# 🧪 NYC Yellow Taxi Fare Statistical Analysis
This notebook performs statistical analysis on NYC Yellow Taxi data to determine if there's a significant difference in average fare based on payment type (`Card` vs `Cash`).

## 📥 Importing Libraries and Dataset

In [None]:
import pandas as pd
import numpy as np
import matplotlib.pyplot as plt
import seaborn as sns
from scipy import stats
import warnings
warnings.filterwarnings('ignore')

In [None]:
# Load dataset (update the path as per your local setup)
df = pd.read_csv('yellow_tripdata_2020-01.csv')
df.head()

## 🧹 Data Preprocessing

In [None]:
# Convert datetime columns
df['tpep_pickup_datetime'] = pd.to_datetime(df['tpep_pickup_datetime'])
df['tpep_dropoff_datetime'] = pd.to_datetime(df['tpep_dropoff_datetime'])

In [None]:
# Calculate duration in minutes
df['Duration'] = (df['tpep_dropoff_datetime'] - df['tpep_pickup_datetime']).dt.total_seconds() / 60

In [None]:
# Keep only relevant columns
df = df[['passenger_count', 'payment_type', 'fare_amount', 'trip_distance', 'Duration']]

In [None]:
# Drop rows with null values
df.dropna(inplace=True)

In [None]:
# Convert data types
df['passenger_count'] = df['passenger_count'].astype(int)
df['payment_type'] = df['payment_type'].astype(int)

In [None]:
# Remove duplicates
df = df.drop_duplicates()

In [None]:
# Keep only valid payment types and passenger counts
df = df[df['payment_type'] < 3]
df = df[(df['passenger_count'] > 0) & (df['passenger_count'] < 6)]

In [None]:
# Replace payment_type with labels
df['payment_type'].replace([1, 2], ['Card', 'Cash'], inplace=True)

In [None]:
# Remove invalid (<=0) values
df = df[(df['fare_amount'] > 0) & (df['trip_distance'] > 0) & (df['Duration'] > 0)]

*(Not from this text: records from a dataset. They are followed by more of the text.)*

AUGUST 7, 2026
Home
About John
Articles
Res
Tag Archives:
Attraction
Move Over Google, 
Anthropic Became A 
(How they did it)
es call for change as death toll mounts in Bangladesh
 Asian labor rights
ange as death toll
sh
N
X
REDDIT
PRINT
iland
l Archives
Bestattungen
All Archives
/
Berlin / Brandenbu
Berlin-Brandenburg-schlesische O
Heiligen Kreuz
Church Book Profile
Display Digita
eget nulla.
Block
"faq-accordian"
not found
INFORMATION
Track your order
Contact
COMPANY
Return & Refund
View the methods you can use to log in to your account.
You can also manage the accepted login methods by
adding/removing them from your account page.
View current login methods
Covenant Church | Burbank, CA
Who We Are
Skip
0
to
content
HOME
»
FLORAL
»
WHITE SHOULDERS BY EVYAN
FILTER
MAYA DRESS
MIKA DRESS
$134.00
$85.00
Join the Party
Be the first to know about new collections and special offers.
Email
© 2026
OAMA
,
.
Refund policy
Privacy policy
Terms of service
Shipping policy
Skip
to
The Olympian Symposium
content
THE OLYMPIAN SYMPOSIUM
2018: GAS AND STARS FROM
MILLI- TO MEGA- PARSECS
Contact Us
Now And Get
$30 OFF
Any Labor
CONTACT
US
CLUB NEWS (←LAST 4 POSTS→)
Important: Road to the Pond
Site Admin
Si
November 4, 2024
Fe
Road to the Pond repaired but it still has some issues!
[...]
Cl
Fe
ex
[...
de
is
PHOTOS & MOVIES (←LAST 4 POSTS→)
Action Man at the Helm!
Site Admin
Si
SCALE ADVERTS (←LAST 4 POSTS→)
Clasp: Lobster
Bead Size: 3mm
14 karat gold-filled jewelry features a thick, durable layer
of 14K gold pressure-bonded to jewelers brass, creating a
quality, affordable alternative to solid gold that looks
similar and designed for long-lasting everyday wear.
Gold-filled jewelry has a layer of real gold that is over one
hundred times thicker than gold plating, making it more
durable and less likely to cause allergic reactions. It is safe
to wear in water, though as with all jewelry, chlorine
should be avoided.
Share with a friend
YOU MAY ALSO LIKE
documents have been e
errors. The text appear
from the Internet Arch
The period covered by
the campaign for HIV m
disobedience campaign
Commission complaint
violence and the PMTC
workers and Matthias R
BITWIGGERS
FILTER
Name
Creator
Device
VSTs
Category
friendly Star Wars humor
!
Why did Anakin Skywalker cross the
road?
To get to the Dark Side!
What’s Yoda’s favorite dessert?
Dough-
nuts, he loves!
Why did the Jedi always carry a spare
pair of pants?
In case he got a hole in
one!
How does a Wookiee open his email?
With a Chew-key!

## 📊 Outlier Removal using IQR

In [None]:
# Remove outliers using IQR method
for col in ['fare_amount', 'trip_distance', 'Duration']:
    q1 = df[col].quantile(0.25)
    q3 = df[col].quantile(0.75)
    IQR = q3 - q1
    lower = q1 - 1.5 * IQR
    upper = q3 + 1.5 * IQR
    df = df[(df[col] >= lower) & (df[col] <= upper)]

## 📈 Visualization

In [None]:
plt.figure(figsize=(12, 5))
plt.subplot(1, 2, 1)
plt.title("Payment type by fare amount")
plt.hist(df[df['payment_type'] == 'Card']['fare_amount'], bins=20, edgecolor='k', alpha=0.7, label='Card')
plt.hist(df[df['payment_type'] == 'Cash']['fare_amount'], bins=20, edgecolor='k', alpha=0.7, label='Cash')
plt.legend()

plt.subplot(1, 2, 2)
plt.title("Payment type by distance")
plt.hist(df[df['payment_type'] == 'Card']['trip_distance'], bins=20, edgecolor='k', alpha=0.7, label='Card')
plt.hist(df[df['payment_type'] == 'Cash']['trip_distance'], bins=20, edgecolor='k', alpha=0.7, label='Cash')
plt.legend()
plt.tight_layout()
plt.show()

## 🧪 Hypothesis Testing
**H₀ (Null Hypothesis):** No difference in average fare between Card and Cash payments

**H₁ (Alternate Hypothesis):** There is a difference in average fare

In [None]:
# Split data
card_sample = df[df['payment_type'] == 'Card']['fare_amount']
cash_sample = df[df['payment_type'] == 'Cash']['fare_amount']

# Perform Welch's t-test
t_stats, p_value = stats.ttest_ind(a=card_sample, b=cash_sample, equal_var=False)
print('T-Statistic:', t_stats)
print('P-Value:', p_value)

## ✅ Conclusion
Since the P-value is less than 0.05, we reject the null hypothesis.
There is a statistically significant difference in average fare between Card and Cash payments.